INTERVIEW
Game changer
As the Olympics begin, presenter Gabby Logan, 51, talks to us about coping with the menopause and her husband Kenny’s cancer battle
by COLE MORETON
photography
ELISABETH HOFF
styling
CHARLOTTE HANDLEY GREEN
‘Oh yes, I can still do the splits,’ says Gabby Logan confidently, as she gears up to host the 2024 Paris Olympic Games for the BBC. ‘It’s not something I’m training for, I just want to keep doing them.’ The broadcaster was a competitive rhythmic gymnast in her teens and once said her ambition was to still be able to get down on the floor like that at the age of 60. There are nine years left to go.
‘The point is, I don’t want to decline. Now I know from all the amazing experts who’ve come on my podcast that there’s no reason why I shouldn’t be able to do them at that age.’

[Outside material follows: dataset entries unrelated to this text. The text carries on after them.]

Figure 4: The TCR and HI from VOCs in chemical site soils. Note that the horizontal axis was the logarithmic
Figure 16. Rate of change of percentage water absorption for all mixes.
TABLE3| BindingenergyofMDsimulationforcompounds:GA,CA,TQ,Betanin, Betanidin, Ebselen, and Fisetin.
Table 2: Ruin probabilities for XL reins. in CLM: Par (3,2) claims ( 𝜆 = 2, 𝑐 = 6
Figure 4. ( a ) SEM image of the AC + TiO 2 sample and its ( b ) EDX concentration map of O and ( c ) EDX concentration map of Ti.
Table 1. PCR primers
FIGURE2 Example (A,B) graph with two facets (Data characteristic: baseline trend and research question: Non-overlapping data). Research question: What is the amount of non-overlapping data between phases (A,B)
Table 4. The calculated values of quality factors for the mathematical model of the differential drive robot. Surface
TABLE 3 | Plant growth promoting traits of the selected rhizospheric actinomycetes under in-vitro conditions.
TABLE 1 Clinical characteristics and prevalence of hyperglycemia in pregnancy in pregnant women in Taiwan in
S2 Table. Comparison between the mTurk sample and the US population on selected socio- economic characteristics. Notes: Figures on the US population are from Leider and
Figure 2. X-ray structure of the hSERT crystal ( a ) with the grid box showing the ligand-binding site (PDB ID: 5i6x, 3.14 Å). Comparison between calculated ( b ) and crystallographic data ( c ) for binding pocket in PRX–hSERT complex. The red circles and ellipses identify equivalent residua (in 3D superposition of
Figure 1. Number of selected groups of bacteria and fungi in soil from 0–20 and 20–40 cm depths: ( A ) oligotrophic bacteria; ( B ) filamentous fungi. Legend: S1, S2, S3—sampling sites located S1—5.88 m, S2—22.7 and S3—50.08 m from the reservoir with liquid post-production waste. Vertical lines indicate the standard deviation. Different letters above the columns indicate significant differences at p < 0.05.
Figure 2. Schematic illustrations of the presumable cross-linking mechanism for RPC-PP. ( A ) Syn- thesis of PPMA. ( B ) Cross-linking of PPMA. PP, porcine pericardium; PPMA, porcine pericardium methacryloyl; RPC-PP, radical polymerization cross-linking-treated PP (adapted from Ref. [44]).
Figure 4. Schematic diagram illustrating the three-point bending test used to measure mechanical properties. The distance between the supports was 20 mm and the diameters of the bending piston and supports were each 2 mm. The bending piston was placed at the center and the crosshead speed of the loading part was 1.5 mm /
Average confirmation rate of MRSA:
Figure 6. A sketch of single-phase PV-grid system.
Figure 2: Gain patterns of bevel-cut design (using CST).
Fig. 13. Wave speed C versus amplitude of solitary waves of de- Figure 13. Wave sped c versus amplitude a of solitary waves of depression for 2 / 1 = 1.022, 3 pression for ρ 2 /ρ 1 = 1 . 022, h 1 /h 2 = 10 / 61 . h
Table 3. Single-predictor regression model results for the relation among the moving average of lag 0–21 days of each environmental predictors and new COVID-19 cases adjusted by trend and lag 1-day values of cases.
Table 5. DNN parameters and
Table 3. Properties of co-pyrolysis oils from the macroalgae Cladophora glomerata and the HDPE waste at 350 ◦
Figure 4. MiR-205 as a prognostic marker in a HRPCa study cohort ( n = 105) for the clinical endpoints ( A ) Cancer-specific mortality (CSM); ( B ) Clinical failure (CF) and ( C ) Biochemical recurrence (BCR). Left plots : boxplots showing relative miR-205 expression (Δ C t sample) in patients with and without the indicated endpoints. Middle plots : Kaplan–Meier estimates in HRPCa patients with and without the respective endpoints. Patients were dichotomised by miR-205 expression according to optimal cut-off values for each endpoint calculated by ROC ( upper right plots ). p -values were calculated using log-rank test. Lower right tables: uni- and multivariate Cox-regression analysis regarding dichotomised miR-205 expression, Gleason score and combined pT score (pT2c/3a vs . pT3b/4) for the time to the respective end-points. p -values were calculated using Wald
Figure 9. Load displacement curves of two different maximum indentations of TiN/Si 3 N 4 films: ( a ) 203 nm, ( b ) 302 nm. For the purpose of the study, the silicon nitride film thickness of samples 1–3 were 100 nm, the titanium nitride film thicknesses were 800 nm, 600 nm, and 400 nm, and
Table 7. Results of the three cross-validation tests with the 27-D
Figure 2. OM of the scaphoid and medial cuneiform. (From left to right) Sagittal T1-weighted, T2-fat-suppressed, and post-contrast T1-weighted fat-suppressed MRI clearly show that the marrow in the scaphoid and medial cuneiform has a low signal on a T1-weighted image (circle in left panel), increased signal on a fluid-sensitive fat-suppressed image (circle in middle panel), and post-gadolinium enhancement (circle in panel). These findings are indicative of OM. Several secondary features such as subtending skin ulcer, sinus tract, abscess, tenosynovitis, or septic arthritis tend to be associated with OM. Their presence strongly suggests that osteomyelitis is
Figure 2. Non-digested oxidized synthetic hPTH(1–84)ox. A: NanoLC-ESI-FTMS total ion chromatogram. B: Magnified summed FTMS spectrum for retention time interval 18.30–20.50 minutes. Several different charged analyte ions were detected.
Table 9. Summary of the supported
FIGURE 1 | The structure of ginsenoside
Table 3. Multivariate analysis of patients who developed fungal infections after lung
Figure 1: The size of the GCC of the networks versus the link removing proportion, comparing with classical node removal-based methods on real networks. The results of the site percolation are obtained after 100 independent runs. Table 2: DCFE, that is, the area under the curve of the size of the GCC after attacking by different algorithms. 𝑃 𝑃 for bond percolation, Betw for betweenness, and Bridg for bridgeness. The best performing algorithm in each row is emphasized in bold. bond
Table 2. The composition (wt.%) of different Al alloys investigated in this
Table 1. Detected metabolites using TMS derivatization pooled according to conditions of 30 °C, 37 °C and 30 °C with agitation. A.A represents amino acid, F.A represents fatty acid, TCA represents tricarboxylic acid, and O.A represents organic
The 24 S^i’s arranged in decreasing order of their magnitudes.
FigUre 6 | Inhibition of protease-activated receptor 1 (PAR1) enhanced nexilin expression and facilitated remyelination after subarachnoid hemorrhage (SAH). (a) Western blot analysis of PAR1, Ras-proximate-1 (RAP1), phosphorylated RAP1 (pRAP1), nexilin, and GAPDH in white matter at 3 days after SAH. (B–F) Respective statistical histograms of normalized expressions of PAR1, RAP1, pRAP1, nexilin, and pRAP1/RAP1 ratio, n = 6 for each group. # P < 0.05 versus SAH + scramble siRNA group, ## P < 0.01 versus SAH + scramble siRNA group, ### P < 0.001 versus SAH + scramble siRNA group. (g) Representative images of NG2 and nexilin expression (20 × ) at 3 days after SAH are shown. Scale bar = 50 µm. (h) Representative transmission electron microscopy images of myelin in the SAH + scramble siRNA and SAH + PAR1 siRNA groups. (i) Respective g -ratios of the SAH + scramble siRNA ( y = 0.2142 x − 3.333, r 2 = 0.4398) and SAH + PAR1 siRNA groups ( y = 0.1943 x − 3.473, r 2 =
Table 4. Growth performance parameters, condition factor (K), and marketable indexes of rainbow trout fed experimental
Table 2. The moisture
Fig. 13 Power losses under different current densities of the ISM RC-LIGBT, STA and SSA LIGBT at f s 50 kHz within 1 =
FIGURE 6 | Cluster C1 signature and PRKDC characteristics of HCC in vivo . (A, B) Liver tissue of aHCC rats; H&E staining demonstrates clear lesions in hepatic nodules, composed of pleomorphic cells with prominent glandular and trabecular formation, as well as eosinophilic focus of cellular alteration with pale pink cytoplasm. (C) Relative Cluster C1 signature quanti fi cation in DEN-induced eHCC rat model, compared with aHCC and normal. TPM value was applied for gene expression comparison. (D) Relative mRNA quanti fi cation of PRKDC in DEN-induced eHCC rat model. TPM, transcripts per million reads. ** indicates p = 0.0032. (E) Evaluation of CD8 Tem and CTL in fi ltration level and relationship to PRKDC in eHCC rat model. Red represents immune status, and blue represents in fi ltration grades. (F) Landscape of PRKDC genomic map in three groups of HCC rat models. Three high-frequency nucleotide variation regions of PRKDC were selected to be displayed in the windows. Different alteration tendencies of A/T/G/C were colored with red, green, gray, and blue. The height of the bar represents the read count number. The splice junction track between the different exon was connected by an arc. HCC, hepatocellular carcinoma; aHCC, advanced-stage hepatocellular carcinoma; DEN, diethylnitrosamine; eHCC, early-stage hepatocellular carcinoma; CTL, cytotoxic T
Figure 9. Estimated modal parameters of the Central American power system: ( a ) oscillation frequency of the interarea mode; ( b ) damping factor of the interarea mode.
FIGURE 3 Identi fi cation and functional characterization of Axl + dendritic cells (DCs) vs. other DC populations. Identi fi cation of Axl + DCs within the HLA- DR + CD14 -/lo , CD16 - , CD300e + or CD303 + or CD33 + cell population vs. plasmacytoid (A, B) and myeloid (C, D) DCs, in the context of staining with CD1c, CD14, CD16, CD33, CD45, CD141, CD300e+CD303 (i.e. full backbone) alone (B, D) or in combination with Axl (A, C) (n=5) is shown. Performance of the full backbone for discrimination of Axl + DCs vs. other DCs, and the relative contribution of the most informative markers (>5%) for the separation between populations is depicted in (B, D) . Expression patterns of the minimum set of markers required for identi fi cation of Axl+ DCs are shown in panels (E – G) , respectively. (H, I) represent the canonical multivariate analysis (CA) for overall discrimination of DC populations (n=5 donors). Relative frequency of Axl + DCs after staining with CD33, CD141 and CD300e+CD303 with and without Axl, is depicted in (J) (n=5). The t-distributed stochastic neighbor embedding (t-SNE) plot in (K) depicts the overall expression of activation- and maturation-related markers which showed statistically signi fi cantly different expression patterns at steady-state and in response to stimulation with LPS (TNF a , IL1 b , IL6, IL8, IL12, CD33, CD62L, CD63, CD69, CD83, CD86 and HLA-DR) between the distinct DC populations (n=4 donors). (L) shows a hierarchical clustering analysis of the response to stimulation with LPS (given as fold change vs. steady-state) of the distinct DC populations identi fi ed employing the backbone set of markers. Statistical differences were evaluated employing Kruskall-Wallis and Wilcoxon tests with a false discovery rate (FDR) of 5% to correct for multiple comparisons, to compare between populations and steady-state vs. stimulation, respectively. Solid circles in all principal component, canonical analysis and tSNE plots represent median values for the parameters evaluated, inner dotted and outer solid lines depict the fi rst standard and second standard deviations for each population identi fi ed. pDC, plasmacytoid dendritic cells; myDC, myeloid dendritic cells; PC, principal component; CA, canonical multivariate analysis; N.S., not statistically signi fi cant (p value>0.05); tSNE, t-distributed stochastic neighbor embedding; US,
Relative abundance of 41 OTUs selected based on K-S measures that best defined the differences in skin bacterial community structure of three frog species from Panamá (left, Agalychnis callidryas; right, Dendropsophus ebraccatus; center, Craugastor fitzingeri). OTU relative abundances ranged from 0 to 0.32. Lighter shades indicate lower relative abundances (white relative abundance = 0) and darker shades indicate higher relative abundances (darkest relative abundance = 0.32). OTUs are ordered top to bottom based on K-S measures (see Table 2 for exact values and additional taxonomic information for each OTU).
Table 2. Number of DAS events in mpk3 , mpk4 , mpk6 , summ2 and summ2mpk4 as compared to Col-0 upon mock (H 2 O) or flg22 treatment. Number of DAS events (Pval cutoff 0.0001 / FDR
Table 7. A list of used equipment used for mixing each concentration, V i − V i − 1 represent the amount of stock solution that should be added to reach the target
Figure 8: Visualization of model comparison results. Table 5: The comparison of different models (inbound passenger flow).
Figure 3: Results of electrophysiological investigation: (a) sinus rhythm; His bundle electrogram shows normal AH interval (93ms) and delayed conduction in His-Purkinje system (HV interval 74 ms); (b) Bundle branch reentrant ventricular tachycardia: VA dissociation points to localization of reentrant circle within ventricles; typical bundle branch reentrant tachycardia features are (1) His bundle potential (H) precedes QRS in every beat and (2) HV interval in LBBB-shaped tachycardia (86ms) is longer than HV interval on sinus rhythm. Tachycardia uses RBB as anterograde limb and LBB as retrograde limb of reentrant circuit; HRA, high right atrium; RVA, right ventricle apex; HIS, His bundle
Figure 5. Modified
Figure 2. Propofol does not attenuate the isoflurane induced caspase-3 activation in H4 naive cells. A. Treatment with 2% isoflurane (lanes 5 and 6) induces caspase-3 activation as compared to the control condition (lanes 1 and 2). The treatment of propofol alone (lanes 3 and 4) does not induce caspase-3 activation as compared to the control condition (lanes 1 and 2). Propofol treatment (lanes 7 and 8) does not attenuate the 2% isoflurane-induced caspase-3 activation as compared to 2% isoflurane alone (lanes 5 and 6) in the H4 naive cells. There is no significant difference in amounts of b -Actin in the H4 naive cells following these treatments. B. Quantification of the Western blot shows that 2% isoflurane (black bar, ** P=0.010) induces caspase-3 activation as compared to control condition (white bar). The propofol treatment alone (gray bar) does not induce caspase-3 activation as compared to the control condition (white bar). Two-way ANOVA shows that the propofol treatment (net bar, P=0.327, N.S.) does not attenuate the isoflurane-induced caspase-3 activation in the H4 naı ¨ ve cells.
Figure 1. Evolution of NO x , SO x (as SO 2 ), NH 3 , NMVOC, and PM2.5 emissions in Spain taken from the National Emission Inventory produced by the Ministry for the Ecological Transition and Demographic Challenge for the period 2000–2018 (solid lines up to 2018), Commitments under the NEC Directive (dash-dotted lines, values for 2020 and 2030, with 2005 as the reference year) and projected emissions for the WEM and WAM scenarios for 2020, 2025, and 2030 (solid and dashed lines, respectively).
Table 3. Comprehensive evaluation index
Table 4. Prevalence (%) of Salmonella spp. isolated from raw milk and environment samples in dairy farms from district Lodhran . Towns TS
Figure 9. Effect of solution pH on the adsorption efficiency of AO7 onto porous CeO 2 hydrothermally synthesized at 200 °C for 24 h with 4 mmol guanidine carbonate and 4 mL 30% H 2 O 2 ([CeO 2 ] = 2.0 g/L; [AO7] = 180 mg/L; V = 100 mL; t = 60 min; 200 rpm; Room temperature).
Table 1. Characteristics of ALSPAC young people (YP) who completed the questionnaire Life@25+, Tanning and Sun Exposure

She certainly looks like it might be possible, sitting straight-backed in khaki combat trousers, a white T-shirt and sparkly gold pumps in the kitchen of her large house in the countryside in Buckinghamshire. Gabby has created a podcast called The Midpoint, gathering wisdom on everything from style to grief from scientists, doctors, psychologists and famous mates such as Davina McCall, Dame Jessica Ennis-Hill and former Liverpool manager Jürgen Klopp.There is also a new book called The Midpoint Plan and the one message seems to be that it’s never too late to make a positive change. ‘When I do a really good weights session or something, I never feel like it’s for now, I feel like I’m laying down the foundations for later,’ she says.
The book is astonishingly open about her own experiences, even naming the hormones she began taking after suffering from menopausal symptoms such as brain fog, anxiety, insomnia and irritability. ‘I wanted to be as frank as I could. I went on such a lovely voyage of discovery with Mariella Frostrup, who is ten years older than me and was giving me all these symptoms she had been through in perimenopause. I was going, “Oh, I feel a bit like that”.’